| The exercise |
Rewrite the items from the start through the line that contains "text_box [729, 1086, 1081, 1177]", replacing "bounding box" with "enclosing box" and leaving everything else unchanged.

| Task inputs |

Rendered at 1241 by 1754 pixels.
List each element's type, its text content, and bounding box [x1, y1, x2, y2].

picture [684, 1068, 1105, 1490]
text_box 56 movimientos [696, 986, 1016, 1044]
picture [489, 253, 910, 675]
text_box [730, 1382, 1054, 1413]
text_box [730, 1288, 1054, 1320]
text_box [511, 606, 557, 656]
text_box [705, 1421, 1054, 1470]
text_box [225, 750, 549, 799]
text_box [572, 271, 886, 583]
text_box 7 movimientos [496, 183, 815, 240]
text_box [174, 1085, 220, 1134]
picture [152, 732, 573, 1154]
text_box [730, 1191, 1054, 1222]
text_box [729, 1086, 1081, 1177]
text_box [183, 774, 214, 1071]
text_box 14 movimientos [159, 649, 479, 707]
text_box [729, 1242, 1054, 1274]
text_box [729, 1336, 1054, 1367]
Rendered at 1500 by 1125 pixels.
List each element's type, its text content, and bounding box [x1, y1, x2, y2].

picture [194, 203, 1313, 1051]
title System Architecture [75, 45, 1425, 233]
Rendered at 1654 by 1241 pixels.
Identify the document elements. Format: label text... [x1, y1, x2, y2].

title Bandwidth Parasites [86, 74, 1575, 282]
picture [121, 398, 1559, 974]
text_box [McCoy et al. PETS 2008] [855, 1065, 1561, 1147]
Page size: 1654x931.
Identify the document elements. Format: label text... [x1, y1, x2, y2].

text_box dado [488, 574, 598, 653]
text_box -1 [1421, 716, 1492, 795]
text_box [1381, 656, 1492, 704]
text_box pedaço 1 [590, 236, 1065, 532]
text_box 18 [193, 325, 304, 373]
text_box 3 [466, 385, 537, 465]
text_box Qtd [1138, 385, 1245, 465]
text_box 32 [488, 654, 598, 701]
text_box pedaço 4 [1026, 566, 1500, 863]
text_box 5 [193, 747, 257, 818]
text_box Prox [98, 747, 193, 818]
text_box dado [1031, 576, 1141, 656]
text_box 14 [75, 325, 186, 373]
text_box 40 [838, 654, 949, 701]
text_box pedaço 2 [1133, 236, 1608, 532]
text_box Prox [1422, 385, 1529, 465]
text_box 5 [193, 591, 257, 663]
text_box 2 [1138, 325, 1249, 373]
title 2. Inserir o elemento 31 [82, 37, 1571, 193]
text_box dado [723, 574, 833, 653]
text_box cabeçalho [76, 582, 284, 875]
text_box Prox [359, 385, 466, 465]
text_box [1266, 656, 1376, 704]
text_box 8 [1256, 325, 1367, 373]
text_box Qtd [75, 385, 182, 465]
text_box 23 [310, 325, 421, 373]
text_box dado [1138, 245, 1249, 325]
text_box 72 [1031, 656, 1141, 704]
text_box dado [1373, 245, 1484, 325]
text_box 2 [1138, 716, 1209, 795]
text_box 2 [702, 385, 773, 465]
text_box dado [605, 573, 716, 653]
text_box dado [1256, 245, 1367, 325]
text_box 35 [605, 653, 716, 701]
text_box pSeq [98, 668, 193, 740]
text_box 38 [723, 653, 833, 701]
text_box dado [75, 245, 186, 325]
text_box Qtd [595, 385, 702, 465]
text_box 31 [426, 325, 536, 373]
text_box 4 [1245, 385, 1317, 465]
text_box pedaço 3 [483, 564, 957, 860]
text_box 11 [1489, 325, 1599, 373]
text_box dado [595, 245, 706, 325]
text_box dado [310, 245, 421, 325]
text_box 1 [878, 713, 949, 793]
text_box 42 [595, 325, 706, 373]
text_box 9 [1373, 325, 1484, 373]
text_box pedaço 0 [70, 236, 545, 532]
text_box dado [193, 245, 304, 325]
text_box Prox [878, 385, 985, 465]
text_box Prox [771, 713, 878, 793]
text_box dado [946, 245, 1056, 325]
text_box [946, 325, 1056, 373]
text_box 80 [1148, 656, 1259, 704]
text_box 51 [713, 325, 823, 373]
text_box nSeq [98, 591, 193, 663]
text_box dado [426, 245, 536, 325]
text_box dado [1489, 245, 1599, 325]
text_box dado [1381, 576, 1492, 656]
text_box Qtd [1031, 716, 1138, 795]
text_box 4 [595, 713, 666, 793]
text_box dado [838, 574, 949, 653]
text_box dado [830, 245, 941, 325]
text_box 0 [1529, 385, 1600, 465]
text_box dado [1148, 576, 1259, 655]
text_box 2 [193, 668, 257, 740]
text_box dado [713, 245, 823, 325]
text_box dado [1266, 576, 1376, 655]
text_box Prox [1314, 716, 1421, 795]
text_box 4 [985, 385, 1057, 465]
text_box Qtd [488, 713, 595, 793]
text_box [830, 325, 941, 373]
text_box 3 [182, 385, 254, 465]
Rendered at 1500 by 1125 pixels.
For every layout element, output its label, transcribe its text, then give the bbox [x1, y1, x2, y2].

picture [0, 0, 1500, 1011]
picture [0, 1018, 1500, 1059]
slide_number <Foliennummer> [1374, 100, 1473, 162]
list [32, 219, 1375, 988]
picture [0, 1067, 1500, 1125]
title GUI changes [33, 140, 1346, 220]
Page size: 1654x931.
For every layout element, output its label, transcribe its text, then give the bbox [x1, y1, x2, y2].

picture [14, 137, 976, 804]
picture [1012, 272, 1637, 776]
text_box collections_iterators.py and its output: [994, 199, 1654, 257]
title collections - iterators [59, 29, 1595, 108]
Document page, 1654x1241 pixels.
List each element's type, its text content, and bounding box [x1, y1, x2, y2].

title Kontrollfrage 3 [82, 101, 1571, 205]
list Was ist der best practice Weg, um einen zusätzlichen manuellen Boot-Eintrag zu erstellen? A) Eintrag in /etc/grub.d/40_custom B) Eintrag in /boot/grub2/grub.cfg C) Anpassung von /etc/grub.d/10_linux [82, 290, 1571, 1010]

| Written response |
Rendered at 1241 by 1754 pixels.
List each element's type, its text content, and enclosing box [x1, y1, x2, y2].

picture [684, 1068, 1105, 1490]
text_box 56 movimientos [696, 986, 1016, 1044]
picture [489, 253, 910, 675]
text_box [730, 1382, 1054, 1413]
text_box [730, 1288, 1054, 1320]
text_box [511, 606, 557, 656]
text_box [705, 1421, 1054, 1470]
text_box [225, 750, 549, 799]
text_box [572, 271, 886, 583]
text_box 7 movimientos [496, 183, 815, 240]
text_box [174, 1085, 220, 1134]
picture [152, 732, 573, 1154]
text_box [730, 1191, 1054, 1222]
text_box [729, 1086, 1081, 1177]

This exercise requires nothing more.